Derin bir nefes alarak sakinleşmeye çalıştım.

Beni hemen idam etmeye çalışmaları çok saçmaydı. Sorgulanmamıştım bile!

Sanki hemen ortadan kaldırılmam gerekiyormuş gibiydi.

Birisi büyü ile bütün bu olanları herkese izletmişti. Kim olduğunu tahmin bile edemiyordum. Bunu yapmak çok güçlü bir büyüye sahip olmaktan geçiyordu.

En önemlisi Shota, Violet ve diğerleri neredeydi?

Her zaman nöbetleşe yanıma gelen kişiler neden o günlerde yanıma hiç gelmemişlerdi.

Onlara bir şey olmuş olabilir miydi?

Işte bu düşünce beni bitiriyordu.
Ya onlara bir şey olduysa?

Tanrıça kesin bir şey yapmıştı. Zaten Shota şüphelendiğini söylemişti.

Başım ağrıyordu. Gözlerimi kapatıp kafamı duvara daha çok bastırdım.

Yorgundum. Ne yapacağımı bilmeden sadece öylece oturuyordum.

Kapının kilidinin tekrar çevrildiğini işittim.

Kimin geldiğini tahmin etmek zor değildi.
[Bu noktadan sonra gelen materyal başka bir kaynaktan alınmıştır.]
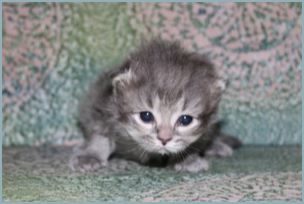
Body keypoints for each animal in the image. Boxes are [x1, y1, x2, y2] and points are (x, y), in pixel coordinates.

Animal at [70, 39, 241, 172]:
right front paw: (90, 155)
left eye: (185, 120)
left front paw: (188, 158)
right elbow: (100, 135)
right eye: (146, 116)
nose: (164, 139)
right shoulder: (100, 104)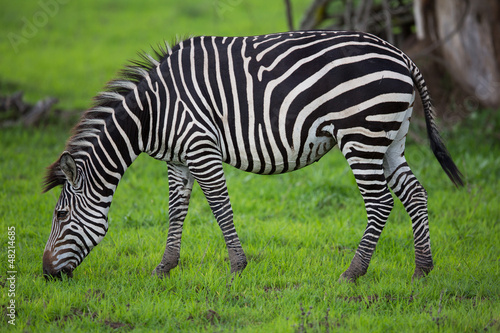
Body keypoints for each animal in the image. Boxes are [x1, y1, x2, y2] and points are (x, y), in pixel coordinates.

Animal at [41, 31, 462, 282]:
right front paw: (164, 267)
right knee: (415, 194)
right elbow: (176, 210)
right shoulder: (178, 159)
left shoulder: (200, 146)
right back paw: (422, 269)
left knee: (380, 203)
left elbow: (219, 206)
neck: (153, 112)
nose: (45, 274)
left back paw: (352, 273)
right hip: (390, 138)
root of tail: (401, 56)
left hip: (362, 135)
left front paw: (237, 267)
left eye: (60, 215)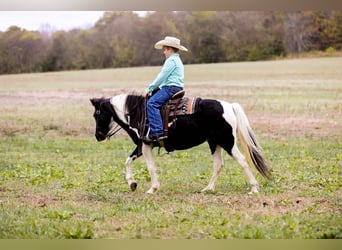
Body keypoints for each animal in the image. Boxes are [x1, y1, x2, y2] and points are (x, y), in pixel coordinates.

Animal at [89, 93, 272, 194]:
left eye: (97, 114)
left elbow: (150, 167)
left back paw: (254, 188)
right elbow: (127, 161)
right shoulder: (141, 146)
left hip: (228, 142)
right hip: (215, 142)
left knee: (242, 161)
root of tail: (229, 106)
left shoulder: (146, 145)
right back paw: (208, 188)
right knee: (218, 165)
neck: (137, 113)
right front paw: (132, 184)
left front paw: (152, 188)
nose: (98, 135)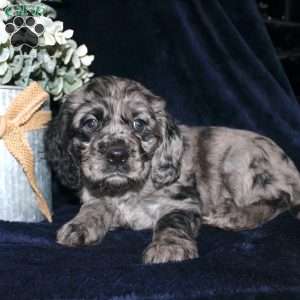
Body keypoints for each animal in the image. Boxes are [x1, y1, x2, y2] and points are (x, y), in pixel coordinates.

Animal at [44, 76, 300, 264]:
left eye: (139, 124)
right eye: (90, 123)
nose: (117, 155)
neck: (128, 191)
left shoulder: (182, 202)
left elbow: (171, 222)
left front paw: (168, 247)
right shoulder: (96, 197)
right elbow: (92, 208)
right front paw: (79, 225)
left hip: (238, 161)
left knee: (278, 200)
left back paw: (231, 216)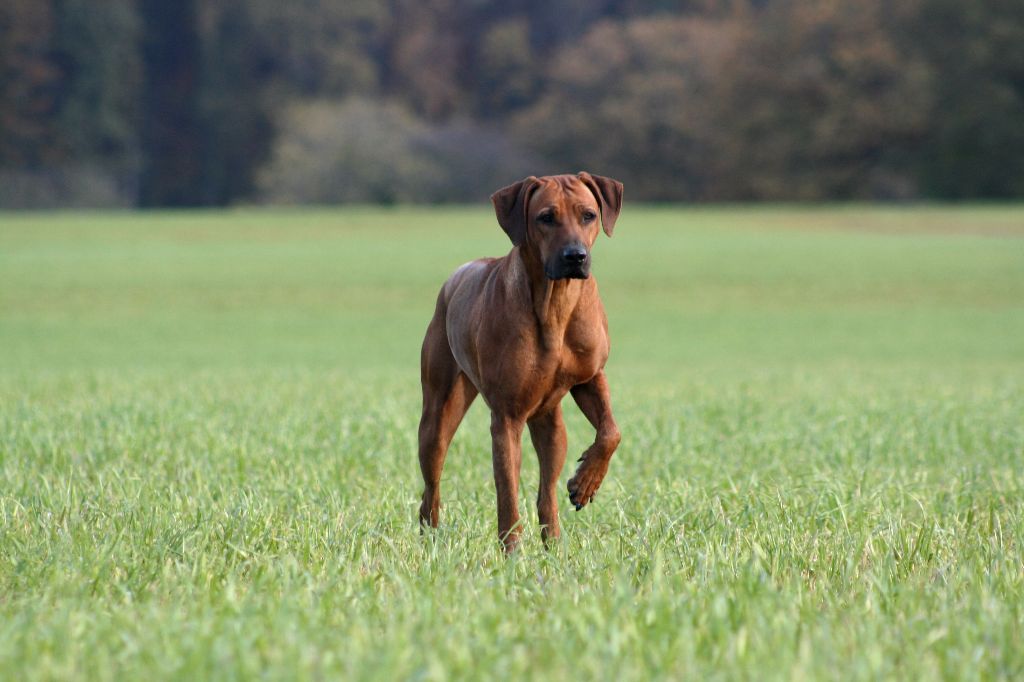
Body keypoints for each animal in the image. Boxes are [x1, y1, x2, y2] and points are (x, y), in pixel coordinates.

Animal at [415, 173, 622, 548]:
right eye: (546, 217)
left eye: (588, 215)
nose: (575, 256)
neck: (555, 303)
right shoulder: (507, 417)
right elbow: (508, 495)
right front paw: (511, 554)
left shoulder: (591, 377)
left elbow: (611, 432)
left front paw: (585, 482)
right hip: (437, 417)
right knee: (430, 489)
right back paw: (431, 540)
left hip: (550, 423)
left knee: (547, 490)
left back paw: (555, 542)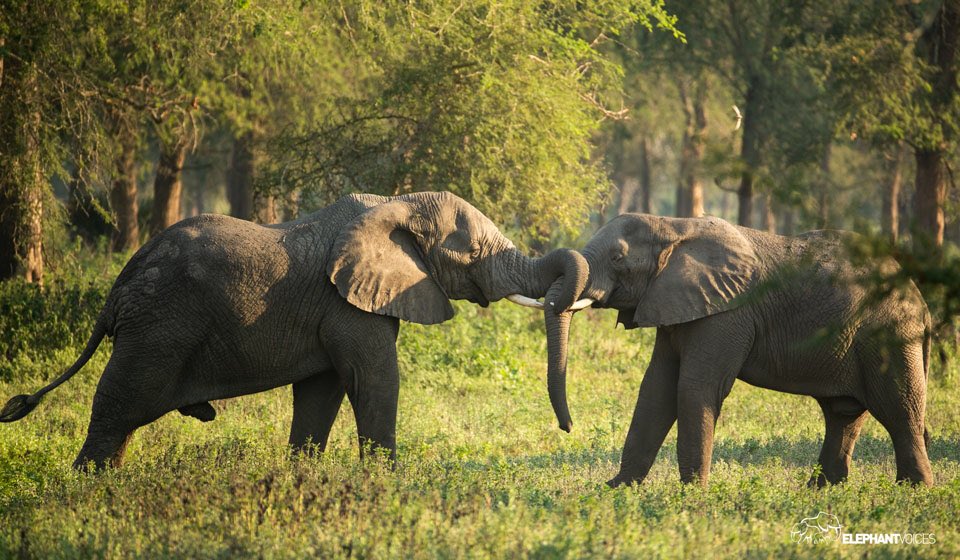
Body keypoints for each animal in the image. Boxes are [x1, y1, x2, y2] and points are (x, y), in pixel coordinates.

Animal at [0, 191, 587, 470]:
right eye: (472, 251)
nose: (568, 429)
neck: (394, 202)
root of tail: (117, 290)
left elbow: (321, 393)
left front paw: (301, 479)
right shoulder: (348, 305)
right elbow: (375, 380)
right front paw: (387, 483)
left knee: (121, 418)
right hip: (158, 327)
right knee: (118, 406)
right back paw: (90, 494)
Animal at [536, 213, 934, 487]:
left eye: (618, 258)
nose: (568, 427)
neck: (674, 227)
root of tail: (922, 302)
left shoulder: (727, 313)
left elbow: (694, 389)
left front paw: (690, 495)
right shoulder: (673, 302)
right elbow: (655, 390)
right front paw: (615, 489)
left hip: (891, 336)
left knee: (899, 410)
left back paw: (911, 491)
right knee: (844, 414)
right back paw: (821, 491)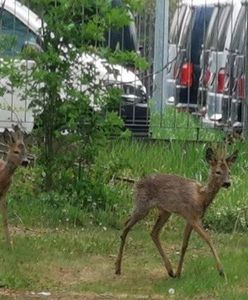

Ahşap kapının çıkarttığı gıcırtılı ses eşliğinde kapı açıldı.

İçerisi o kadar boştu ki sesler yankı yapıyordu. Yerin dibindeydim.

Topuklu ayakkabının çıkarttığı tıkırtılı ses kulaklarımı doldurmaya başladı. Gitgide bu ses yaklaşıyordu.

Parfüm kokusu burnuma ulaştığında kimin geldiği konusunda yanılmadığımı anladım.

Tanrıça gelmişti.

Topuklu ayakkabı sesi durduğunda gözlerimi araladım.

Demirliklerin karşısında, majestelerin durduğu yerde durmuştu.

Bakışları üzerimdeydi.

"Neden geldin?" Dedim sakin olmaya çalışarak. Sinirliydim.

Derin bir nefes alarak sanki bu soruyu hiç sormamışım gibi "Yarın sabah idam edileceksin." Dedi. Güldüm.

"Benden bu kadar çabuk mu kurtulmak istiyorsunuz?"

Hiçbir şey demeden mavi gözlerini üzerimde gezdiriyordu.

Gülmem soldu. Bir anda ciddeştim.

"Nerede olduğumu en başından beri biliyordun değil mi? Belki beni gözetleyen birini bile dikmişsindir."